---- Passage for review
[tor-project] Ethics Guidelines; crawling .onion

Sat Jul 23 00:37:20 UTC 2016

> On 21 Jul 2016, at 18:10, Virgil Griffith <i at virgil.gr> wrote:
> 
> > I think you've misinterpreted the ethics guidelines here.
> > "crawling" means running a HSDir to discover .onion addresses that would otherwise be private.
> > It doesn't (necessarily) mean accessing web pages on .onion sites using an automated process.
> 
> If so, this is news to me, and I would be delighted to hear it.
> 
> Can we get a confirmation then that /robots.txt is a totally cool standard?

That's not what I said, Virgil.
There are a number of different opinions here.
No interpretation of the ethics guidelines changes that.
It feels like you're engaging in rules lawyering, trying to find a policy or statement that will let you do what you want to do.
Please engage with people's concerns instead.

For the sake of clarifying what I meant, here is my analysis:

When I've seen people talk about "crawling .onion sites", the issue that has received the most focus is the harvesting of .onion addresses by running a malicious HSDir. We do things to prevent this behaviour, including blacklisting HSDirs. This behaviour is clearly unethical, there is a community consensus about it, and we invest resources in preventing it.
--------
---- Data listing
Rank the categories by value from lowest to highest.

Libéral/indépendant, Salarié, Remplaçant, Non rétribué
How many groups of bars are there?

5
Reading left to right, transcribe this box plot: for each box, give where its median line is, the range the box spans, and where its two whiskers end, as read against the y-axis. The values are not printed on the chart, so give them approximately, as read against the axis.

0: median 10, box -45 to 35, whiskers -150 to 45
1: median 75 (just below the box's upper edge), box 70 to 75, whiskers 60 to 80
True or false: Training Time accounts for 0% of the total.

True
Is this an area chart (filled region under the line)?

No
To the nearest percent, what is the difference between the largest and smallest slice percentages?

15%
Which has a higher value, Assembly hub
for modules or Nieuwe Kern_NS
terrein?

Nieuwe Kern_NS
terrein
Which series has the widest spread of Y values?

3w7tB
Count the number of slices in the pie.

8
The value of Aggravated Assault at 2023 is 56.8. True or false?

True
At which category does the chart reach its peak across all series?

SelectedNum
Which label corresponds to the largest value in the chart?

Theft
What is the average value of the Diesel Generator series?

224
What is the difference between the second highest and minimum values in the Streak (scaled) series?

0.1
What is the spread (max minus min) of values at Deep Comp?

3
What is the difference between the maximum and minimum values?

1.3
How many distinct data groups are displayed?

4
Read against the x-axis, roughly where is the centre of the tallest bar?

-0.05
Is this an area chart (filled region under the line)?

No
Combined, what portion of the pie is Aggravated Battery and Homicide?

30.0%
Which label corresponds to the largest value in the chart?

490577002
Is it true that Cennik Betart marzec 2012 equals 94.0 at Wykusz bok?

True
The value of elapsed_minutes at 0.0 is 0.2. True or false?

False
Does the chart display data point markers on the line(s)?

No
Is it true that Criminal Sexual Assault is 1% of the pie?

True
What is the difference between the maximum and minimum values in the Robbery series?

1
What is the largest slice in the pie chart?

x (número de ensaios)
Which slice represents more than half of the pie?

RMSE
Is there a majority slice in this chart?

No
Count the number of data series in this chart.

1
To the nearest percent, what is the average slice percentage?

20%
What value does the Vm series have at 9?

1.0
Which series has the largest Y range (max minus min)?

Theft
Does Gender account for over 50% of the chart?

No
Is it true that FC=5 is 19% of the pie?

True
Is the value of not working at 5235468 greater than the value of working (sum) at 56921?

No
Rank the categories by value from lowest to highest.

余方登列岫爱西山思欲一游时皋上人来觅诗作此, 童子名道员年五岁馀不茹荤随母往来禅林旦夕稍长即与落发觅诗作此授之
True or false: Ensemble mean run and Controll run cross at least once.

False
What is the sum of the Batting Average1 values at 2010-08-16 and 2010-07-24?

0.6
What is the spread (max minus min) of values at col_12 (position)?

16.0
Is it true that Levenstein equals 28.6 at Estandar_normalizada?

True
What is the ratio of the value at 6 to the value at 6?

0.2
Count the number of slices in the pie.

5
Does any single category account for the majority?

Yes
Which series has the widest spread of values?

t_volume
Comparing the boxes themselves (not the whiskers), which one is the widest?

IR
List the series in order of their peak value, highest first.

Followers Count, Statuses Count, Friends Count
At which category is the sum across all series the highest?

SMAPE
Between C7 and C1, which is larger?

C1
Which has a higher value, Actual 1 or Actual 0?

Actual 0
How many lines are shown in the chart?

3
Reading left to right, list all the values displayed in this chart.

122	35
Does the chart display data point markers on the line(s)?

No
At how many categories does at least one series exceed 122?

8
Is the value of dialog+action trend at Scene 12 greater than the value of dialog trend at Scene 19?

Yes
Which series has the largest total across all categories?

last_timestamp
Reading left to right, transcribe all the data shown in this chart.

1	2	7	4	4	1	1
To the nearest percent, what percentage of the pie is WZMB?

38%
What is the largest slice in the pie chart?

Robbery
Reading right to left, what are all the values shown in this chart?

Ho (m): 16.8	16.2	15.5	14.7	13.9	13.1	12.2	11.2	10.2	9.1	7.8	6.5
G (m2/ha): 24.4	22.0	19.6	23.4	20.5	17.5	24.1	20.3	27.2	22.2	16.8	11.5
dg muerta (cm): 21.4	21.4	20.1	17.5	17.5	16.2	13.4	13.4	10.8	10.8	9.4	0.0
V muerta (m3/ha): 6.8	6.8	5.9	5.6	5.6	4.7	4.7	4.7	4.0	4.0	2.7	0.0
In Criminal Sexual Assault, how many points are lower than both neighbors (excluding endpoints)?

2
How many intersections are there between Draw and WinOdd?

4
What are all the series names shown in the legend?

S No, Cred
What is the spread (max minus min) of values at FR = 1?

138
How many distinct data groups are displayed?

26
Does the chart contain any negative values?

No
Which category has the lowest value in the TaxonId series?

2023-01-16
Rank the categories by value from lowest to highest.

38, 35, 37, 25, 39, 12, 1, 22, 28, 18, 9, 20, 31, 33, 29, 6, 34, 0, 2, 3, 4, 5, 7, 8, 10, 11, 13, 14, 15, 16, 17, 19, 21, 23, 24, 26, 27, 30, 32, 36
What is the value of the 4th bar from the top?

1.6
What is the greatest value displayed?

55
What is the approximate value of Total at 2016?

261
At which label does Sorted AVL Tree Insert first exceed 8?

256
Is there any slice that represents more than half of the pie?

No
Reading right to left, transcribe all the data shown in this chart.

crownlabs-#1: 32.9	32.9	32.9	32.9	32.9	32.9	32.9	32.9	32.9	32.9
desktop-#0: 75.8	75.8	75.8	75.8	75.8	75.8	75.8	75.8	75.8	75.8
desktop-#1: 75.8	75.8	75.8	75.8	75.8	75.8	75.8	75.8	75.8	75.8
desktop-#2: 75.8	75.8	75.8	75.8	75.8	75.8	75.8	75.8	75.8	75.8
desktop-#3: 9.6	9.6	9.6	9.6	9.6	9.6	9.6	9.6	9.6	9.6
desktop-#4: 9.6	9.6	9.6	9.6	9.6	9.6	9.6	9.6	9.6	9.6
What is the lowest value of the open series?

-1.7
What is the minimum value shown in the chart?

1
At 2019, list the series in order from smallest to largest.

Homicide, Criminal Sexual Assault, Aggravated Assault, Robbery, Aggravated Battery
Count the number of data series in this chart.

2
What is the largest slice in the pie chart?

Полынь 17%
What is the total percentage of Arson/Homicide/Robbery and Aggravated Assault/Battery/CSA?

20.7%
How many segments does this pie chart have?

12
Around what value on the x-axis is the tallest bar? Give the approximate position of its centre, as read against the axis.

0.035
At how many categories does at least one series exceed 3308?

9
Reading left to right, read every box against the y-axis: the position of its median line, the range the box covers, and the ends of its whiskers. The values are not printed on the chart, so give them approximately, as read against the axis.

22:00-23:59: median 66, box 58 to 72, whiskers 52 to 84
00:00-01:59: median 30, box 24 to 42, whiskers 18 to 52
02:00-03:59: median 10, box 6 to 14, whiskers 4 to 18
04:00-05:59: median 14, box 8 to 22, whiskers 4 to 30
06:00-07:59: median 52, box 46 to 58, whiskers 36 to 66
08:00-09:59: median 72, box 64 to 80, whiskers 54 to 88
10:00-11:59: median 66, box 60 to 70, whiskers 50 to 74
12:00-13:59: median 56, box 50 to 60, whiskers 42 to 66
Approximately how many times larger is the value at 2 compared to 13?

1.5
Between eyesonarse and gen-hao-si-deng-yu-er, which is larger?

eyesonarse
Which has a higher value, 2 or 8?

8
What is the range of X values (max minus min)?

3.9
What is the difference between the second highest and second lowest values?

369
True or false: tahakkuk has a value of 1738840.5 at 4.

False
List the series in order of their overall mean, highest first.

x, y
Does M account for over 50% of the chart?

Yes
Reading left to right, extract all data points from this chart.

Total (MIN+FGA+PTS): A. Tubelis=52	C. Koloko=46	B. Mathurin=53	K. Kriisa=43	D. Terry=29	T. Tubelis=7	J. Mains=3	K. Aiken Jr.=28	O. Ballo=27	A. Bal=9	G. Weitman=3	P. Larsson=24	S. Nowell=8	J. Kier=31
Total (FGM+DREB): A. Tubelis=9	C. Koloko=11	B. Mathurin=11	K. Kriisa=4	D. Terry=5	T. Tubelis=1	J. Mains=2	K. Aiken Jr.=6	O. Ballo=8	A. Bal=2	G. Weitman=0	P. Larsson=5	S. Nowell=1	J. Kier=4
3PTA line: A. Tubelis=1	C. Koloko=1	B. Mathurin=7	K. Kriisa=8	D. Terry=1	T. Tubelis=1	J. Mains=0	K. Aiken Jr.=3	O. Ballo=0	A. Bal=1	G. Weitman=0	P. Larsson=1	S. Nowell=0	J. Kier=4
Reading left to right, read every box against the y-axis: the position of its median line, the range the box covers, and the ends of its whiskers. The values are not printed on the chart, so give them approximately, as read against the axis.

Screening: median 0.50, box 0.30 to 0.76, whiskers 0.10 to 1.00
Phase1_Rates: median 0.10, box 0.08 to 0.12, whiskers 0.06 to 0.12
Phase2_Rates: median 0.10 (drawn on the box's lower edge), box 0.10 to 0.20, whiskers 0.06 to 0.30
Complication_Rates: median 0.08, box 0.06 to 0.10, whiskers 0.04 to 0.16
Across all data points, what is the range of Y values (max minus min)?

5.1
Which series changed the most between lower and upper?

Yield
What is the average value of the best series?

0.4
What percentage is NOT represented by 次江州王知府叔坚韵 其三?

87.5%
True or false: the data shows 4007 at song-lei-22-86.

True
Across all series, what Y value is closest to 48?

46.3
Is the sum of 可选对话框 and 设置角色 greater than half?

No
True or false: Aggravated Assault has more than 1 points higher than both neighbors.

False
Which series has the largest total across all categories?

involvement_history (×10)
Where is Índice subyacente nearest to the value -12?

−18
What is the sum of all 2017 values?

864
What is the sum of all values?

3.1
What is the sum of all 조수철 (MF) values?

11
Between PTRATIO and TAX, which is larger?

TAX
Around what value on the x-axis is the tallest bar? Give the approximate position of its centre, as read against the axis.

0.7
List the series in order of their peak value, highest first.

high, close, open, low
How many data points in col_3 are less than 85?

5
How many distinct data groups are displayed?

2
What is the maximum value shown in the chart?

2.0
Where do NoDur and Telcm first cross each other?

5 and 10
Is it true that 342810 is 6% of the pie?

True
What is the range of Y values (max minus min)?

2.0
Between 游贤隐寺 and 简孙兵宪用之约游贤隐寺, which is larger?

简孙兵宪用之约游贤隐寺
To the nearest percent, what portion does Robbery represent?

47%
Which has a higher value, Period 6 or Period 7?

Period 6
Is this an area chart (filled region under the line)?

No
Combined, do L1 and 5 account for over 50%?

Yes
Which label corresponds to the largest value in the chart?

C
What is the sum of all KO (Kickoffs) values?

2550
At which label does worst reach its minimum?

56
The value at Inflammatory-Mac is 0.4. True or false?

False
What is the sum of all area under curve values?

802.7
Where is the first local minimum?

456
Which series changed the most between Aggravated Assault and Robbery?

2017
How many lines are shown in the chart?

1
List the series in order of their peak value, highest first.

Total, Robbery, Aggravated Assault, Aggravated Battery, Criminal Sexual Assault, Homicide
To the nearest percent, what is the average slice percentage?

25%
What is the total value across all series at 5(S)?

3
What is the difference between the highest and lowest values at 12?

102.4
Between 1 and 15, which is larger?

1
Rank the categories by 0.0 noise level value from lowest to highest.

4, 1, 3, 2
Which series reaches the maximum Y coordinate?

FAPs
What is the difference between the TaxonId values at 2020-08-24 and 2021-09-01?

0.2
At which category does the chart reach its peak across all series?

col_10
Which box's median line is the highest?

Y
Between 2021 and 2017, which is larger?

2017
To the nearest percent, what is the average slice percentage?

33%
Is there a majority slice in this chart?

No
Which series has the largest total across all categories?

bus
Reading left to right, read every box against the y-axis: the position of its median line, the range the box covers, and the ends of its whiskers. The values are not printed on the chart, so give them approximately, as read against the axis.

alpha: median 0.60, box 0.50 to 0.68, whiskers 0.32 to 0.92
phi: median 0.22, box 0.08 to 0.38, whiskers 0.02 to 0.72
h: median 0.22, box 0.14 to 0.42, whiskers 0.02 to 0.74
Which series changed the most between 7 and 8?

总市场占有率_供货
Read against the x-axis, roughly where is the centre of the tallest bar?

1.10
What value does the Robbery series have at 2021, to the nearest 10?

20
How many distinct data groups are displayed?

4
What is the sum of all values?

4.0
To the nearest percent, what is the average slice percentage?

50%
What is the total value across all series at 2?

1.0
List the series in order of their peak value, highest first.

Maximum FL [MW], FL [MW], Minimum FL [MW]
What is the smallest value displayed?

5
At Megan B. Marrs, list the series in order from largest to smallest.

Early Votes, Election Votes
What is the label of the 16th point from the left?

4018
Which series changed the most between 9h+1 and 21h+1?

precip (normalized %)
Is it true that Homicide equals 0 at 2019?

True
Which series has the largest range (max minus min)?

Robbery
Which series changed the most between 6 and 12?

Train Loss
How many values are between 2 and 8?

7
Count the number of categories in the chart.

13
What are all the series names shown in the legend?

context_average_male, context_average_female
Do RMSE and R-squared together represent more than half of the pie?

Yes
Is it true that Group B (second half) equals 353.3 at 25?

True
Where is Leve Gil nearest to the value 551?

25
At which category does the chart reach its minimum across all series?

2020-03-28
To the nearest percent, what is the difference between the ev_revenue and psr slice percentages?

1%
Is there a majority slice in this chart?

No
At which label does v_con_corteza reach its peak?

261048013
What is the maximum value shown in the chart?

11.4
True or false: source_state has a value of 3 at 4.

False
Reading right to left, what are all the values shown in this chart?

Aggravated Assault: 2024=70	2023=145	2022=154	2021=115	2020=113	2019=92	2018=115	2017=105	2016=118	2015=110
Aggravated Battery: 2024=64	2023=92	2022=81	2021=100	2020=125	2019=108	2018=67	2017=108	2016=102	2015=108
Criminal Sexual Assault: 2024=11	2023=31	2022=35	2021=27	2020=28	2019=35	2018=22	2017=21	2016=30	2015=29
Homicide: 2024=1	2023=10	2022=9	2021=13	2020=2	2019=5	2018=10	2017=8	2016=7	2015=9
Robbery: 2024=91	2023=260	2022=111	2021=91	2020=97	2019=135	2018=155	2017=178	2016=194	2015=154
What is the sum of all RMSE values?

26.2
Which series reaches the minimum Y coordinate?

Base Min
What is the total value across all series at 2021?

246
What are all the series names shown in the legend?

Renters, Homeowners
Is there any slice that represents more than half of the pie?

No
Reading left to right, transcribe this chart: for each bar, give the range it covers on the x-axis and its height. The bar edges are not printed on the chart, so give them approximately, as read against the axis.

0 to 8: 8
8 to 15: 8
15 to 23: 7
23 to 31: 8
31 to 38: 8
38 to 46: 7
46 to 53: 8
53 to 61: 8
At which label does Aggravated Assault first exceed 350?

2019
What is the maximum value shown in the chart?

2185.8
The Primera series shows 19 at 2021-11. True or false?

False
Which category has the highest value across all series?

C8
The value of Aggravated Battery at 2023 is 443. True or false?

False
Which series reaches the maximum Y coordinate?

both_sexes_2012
--------
* [What the exercise asks]
Please resume the mailing-list post on crawling .onion sites, carrying on from its final sentence.

* [Written answer]
As for accessing .onion sites via an automated process or non-anonymous proxy (e.g. Tor2web), that's something we're still talking about. There are significant issues around client anonymity, server anonymity, and access to sensitive data. We might decide we want to actively prevent it. We might decide we don't want to put any effort into supporting it in future.

There's also the issue of searching these sites. Perhaps some kinds of search are ok, but others are too powerful (like regular expressions, which many search sites avoid). Again, this is something we're discussing.

And there's a final issue here: your previous and current behaviour. You've attempted to monetise Tor2web client information by selling it to investigative agencies, including providing public samples. You've tried to push the discussion (towards supporting you?) by acting in ways that could potentially harm users. You've repeatedly released potentially sensitive client logs (some had minimal redactions). People have asked you to stop. But you still keep on releasing logs and lists of scraped data in your emails.

You just can't seem to stop showing off the kinds of data that you have access to.
You've illustrated exactly the sort of things that an unscrupulous Tor2web operator can do.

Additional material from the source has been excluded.